Mexican Lender Taps IFC for Funds
The IFC has agreed to provide a $40m equivalent peso revolver to Hipotecaria Vertice, and take a $6m 15% equity stake in the Mexican mortgage lender. “The new facility allows us to have more competitive products and rates,” Samuel Suchowiecky, CEO of Vertice, tells LatinFinance. He explains that Vertice is about to roll out products targeting specific niches among low and middle-income borrowers. Vertice’s goal is to reach 3,000 mortgages worth $90m-$120m this year, he says. The lender had a MXP500m construction bridge loan securitization last year issued from a MXP2bn shelf, and plans to place another in the next few months. By early 2009, Vertice expects its first RMBS issue says Suchowiecky.

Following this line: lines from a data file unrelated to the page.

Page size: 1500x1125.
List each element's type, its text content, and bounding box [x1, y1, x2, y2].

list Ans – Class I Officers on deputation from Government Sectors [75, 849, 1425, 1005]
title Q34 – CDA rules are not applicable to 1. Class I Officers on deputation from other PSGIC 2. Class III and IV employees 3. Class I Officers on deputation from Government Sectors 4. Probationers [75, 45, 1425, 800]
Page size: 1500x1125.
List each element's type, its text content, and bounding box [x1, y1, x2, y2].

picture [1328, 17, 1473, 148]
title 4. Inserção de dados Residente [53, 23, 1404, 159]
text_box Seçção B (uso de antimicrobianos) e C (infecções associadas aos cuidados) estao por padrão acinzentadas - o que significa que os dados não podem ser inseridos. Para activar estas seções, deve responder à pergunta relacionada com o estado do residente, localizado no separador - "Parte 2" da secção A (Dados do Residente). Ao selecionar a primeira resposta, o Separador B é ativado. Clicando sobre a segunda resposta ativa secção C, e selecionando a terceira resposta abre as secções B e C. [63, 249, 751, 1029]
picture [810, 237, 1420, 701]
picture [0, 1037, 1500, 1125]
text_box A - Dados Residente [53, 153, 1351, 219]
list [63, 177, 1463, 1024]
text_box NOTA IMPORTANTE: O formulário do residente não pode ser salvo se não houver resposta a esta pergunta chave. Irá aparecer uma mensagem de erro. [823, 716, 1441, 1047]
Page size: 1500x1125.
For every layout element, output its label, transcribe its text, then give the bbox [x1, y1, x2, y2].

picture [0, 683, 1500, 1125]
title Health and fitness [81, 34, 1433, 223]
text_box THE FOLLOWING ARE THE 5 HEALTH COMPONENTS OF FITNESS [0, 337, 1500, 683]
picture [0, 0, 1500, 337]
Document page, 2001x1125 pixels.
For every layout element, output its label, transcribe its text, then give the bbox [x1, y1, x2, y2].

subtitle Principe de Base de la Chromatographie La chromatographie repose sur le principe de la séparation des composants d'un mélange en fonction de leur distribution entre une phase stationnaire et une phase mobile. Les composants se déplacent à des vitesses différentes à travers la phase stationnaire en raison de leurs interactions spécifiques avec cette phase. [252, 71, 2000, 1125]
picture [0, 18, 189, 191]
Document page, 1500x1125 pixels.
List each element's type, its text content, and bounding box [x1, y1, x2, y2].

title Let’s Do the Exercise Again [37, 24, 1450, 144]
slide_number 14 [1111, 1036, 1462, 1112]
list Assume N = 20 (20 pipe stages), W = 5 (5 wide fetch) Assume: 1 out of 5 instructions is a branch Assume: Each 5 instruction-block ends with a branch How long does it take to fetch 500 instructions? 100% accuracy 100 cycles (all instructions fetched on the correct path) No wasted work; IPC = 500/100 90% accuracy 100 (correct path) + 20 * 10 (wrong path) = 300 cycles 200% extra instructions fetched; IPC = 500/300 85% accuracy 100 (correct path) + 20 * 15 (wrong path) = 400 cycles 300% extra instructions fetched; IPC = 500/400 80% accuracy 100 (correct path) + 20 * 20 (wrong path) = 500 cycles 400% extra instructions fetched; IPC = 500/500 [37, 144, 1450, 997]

Bullish Earnings Season Ahead: Citi
LatAm companies will see earnings growth of 25% and Ebitda expansion of 33% in the coming round of earnings announcements, according to Citi. The bank’s analysts refer to the 122 LatAm stocks Citi covers in the region. The shop sees Brazilian companies leading expectations in Q1 both in terms of top line and Ebitda growth, where it foresees expansion of 46% and 39% respectively. In Mexico, those two metrics are expected to come in at 20% and 16% respectively, says the shop. Brazil is also home to the greatest number of growth stocks, or those which may deliver year-on-year growth forecasts of more than 50%. The following fall under the growth category for Citi: LAME, Dufry, Datasul, Rodobens, Gafisa, Cyrela, Brascan, PDG, Marfrig, Embraer, LUPA3, Ultrapar in Brazil. In Mexico, Mexichem, ICA.